Frederique Michel’s direction seems determined to contextualize the play as a kind of potential indictment of current American policy, with program notes that discuss the administration’s aggression, arrogance, and implicit use of fear to prevent scrutiny. We hear recorded voiceover speeches on “homeland security” between scenes. Yet not only do these elements encourage a more limited interpretation of the play than Vian might be comfortable with, they also seem to intrude upon what is most compelling about the production: the tight, terrifying, absurdist, French world that Michel and her cast so skillfully create.

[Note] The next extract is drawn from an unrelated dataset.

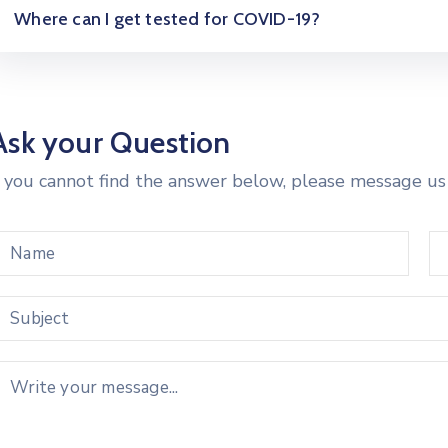
Where can I get tested for COVID-19?
Ask your Question
f you cannot find the answer below, please message us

Michel’s staging is often dance-like, each character possessing an odd assortment of physical ticks. A few moments of physical theatre are a pure delight to watch, particularly between Jake Eberle, as our desperately “prudent” father, and his sophisticated, aquiline wife, played by Katharina Lejona. Maia Brewton is well cast as their defiant daughter Zenobia, the only one in the play who admits and addresses the madness their lives have become. Maureen Byrnes is their quirky, amusingly repetitive maid Mug.
Charles A. Duncombe’s functional, mobile set evokes the oppressive, shrinking world of this play. And of course the production could not work without Paul M. Rubenstein’s carefully crafted sound design that creates a noise so haunting and horrific, yet so eerily unidentifiable.
LA WEEKLY – Pick of the Week!
March 25, 2004
by Steven Leigh Morris
French scribe Boris Vian’s brutal postwar comedy instantly brings Eugene Ionesco’s Rhinoceros to mind – the same style of absurdist, domestic farce later used by Christopher Durang, but here saturated in political allegory. Perpetually fleeing the roar of an enigmatic heartbeat, a couple and their daughter keep finding refuge upstairs in a series of ever-smaller apartments attached to the same stairwell. Like Ionesco’s villagers, they try to make the best of the growing menace, while blithely pulverizing a bandaged scapegoat figure (‘danger’) who’s present in each abode. Vian was alluding to the Nazi threat; 50 years later, his politics of terror have an entirely new resonance. Under Frederique Michel’s direction, the ensemble crackles with delirious wit so that the underlying horror is felt in the marrow.